Trotwood police want anyone with information about the Destiny Mills homicide to call CrimeStoppers at 222-STOP. Callers can remain anonymous if they wish.
Linda Walker never met her daughter’s boyfriend until he sent her a middle-of-the-night message on social media.
“He messaged me on Facebook to tell me my daughter was shot,” said Walker of Huber Heights.
That boyfriend, Michael D. Scott, is the same man charged in the Sept. 27 killing of 19-year-old Joshua Hamilton of Springfield inside Kricket’s Tavern in Huber Heights.
Scott was also present at the March 24 shooting in an apartment on Biddison Avenue in Trotwood that resulted in the death of 20-year-old Destiny Mills, Walker’s daughter.
Trotwood police say Scott told them he was in the apartment along with a number of other people when a hail of eight to 10 bullets came through the walls and front door. Scott is not a suspect, according to police, but may have been a target.
“We do have other suspects that we’re looking at,” Trotwood Police Capt. John Porter said. “There were also a couple of different incidents that we believe put into this whole chain of events that prompted this shooting.”
Witnesses said one of the rounds struck Mills in the chest while she was lying on the couch. She died while being transported to Good Samaritan Hospital.
Porter said detectives know that there were many people in and out of the apartment that day, which complicates the investigation. They are still in the process of interviewing witnesses and looking at phone records.
“We ask that the family be patient. We ask that if they have good information, they bring it straight forward to us as they have done in the past,” Porter said.
The shooting was just the beginning of a family’s nightmare and a tangled cast of characters police are trying to investigate in this unsolved murder.
One of those people is Scott.
“She had mentioned the boyfriend maybe a couple of times in that last couple weeks but didn’t say much about him,” Walker said. “She always brought her boyfriends home for me to meet. She never brought him for some reason.”
In the weeks after the shooting, Walker became suspicious of Scott, particularly when she couldn’t contact him. “He blocked me on Facebook early on,” she said.
Weeks later, Walker said she was told that her daughter had two black eyes and admitted to her boss that she was afraid of her boyfriend.
Then, in September, she was shocked to learn that Scott was indicted in the Kricket’s shooting. Although police are treating the two homicides as unrelated events, it only added to the suspicions Mills’ family already had about the 20-year-old Scott, who is being held in the Montgomery County Jail on a $1 million bond.
Linda Walker says she won’t stop until she gets justice for her daughter, who had plans to finish college at Wright State University and was living on her own for the first time. Growing up, she was a soccer star, a cheerleader and in the gifted child program, her mom said.

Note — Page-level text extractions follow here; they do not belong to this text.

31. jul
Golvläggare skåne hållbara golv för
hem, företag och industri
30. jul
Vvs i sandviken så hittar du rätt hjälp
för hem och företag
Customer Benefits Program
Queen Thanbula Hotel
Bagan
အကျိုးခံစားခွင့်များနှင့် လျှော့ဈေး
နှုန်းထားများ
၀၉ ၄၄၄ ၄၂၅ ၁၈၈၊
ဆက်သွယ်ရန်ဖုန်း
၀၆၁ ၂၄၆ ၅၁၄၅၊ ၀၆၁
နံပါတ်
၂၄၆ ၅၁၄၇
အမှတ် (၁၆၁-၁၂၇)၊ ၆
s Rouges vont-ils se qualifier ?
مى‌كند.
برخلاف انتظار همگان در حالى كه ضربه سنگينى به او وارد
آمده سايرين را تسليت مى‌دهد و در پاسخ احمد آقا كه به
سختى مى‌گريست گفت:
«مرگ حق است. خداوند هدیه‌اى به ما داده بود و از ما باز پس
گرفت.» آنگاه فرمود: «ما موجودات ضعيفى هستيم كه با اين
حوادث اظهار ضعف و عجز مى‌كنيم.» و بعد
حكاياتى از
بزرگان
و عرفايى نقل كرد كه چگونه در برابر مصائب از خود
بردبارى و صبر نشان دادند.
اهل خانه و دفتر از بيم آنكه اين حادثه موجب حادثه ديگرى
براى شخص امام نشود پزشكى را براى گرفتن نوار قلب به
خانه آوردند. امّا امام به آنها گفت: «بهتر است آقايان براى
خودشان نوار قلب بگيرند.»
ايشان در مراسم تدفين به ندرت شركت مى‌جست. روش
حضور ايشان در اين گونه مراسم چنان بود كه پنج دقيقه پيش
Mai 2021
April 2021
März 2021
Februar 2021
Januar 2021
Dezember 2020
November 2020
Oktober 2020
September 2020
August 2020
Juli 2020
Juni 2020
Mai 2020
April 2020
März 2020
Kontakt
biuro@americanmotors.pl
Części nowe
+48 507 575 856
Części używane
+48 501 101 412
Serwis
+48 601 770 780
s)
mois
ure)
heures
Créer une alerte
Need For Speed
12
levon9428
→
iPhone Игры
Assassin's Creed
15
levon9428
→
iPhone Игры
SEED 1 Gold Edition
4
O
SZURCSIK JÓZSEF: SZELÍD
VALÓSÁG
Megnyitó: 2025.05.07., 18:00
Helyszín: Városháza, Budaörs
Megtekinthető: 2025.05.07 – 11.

She wanted to have a career in fashion design.
Walker admits she calls the detectives often and says they must cringe when they see a message from her. She also admits that she is doing some detective work of her own.
She wonders why Scott lied to her on the night of the shooting. “He told me it was just him and Destiny at their apartment, that was it. He said if he weren’t there they would have shot up an empty house.”
She learned later from police and news reports that there were possibly as many as 15 people in the apartment when gunfire erupted.
Rena Jordan, Mills’ grandmother, has a message for whoever killed Destiny.
“You have two things you need to do. You need to get yourself right with the law and you need to get yourself right with Jesus,” she said. “You have run out of time. It’s over.”